Shaft! Daaaaaamn right.
Who is the man that would risk his neck for his brother man?
Shaft! Can you dig it?
Oh yeah. John Singleton (Boyz N the Hood) has put out a remake of Shaft in similar spirit to the original, and grabbed the one person in the world who could really pull off John Shaft: Samuel L. Jackson. Jackson doesn't disappoint. He's a brilliant Shaft -- slick, smooth, suave, and in control. You can't take your eyes off him...and he's almost enough to singlehandedly convince you that you're watching a really great movie.
Shut yo' mouf! But it's true. As good as Jackson is, he isn't given much to work with. He isn't a sex machine to all the chicks -- other than a couple sexual innuendos traded in a pick-up scene at a bar, Shaft remains chick-less all the way through the film (by contrast, his Uncle John -- in a cameo by original Shaft Richard Roundtree -- goes home with two women at once in the same bar scene). The violence, on the other hand, has been turned up a huge amount, and it doesn't always make sense. The bad guys are bad because Shaft doesn't like them (and it's a credit to Samuel Jackson's acting ability and Shaft-like smoothness that the audience -accepts- that): for instance, there's a scene in which a woman tells Shaft that she thinks her 12-year-old son is being asked to run drugs for a street hood, and without asking questions Shaft beats the street tough to a pulp. Why? Shaft is a bad mutha. And if he says it's so, it's so.

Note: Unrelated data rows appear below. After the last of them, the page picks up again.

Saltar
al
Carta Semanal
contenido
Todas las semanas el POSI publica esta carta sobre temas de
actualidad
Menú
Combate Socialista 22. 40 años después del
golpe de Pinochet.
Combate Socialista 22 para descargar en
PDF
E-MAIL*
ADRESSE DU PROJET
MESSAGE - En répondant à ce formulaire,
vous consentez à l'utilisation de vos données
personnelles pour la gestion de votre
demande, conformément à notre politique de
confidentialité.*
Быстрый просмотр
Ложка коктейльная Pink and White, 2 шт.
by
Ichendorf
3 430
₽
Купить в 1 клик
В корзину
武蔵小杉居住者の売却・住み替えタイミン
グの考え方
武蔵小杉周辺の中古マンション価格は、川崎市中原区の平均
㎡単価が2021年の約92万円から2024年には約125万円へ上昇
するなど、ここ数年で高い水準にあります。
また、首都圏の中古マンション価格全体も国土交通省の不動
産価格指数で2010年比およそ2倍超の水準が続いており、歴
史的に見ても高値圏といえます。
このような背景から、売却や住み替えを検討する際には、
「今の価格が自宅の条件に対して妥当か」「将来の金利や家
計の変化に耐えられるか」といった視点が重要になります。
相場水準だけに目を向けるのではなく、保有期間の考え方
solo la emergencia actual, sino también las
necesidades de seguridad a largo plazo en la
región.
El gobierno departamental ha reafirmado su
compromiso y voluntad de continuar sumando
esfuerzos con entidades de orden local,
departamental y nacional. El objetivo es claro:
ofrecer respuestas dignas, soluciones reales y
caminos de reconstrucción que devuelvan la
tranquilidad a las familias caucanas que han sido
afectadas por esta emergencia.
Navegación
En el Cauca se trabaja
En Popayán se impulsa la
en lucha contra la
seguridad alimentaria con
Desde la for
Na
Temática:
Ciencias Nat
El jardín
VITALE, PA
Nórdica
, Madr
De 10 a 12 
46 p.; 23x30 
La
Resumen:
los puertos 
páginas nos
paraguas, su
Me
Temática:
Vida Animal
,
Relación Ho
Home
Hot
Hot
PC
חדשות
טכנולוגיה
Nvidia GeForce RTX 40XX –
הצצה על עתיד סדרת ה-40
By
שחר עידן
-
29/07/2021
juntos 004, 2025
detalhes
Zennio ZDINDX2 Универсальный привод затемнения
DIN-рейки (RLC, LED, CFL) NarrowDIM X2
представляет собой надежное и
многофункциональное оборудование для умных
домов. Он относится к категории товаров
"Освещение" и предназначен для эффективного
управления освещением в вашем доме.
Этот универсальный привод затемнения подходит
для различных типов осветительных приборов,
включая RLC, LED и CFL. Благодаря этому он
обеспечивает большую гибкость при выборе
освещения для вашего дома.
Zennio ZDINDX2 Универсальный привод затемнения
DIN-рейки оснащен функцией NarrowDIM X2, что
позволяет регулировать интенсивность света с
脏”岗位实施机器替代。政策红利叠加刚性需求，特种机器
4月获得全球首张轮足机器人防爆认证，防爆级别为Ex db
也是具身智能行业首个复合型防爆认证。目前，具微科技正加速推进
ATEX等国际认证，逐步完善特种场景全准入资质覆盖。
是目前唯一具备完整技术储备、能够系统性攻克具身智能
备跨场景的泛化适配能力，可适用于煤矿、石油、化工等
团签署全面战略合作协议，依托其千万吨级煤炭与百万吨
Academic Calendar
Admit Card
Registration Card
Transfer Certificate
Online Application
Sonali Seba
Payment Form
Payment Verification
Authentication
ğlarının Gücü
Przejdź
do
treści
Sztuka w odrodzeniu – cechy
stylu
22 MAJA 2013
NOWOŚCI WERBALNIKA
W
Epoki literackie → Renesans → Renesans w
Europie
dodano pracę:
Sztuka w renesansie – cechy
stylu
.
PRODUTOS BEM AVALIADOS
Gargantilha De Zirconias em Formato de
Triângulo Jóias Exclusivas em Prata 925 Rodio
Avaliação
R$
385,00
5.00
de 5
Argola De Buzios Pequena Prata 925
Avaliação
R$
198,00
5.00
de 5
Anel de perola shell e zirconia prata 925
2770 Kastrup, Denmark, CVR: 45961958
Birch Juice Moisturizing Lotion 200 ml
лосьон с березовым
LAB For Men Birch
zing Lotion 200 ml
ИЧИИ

The movie's plot doesn't make all -that- much sense, either. It centers around finding the only witness to a murder so the bad guy (American Psycho's Christian Bale, slickly psychopathic for the second time this year) can't be set free by his rich dad's lawyers. But this murder doesn't really need a witness -- a restaurant full of people saw Bad Guy pick a fight with Good Guy, Bad Guy chase Good Guy out onto the street, and Bad Guy come back in with blood on his hands. The police have Bad Guy's prints on the murder weapon. And the entire case hinges on the testimony of a cocktail waitress who saw the murder from across the street? I don't think so.
Casting is hit and miss -- Vanessa Williams is very good as a vice cop, Bale is a great psycho, Richard Roundtree rocks, Jeffrey Wright's drug dealer Peoples Hernandez is always worth watching, Busta Rhymes is funny and fantastic as Shaft's sidekick, and of course Samuel Jackson rules as Shaft. On the other hand, Dan Hedaya plays the same character he plays in every single movie he's in, Oscar nominee Toni Collette is woefully underused as the elusive witness, and everyone else is pretty much instantly forgettable no matter how much they're in the movie.
On the other hand, Isaac Hayes does the classic theme song just the way it should be done, and did I mention that Samuel Jackson is so amazingly good you can't take your eyes off the screen when he's on it?
The movie is worth seeing. It's not as bad as the last Batman movie, and Samuel Jackson kicks a whole lot ass, and he's the cat that won't cop out when there's danger all about. I just wish he'd had more to work with.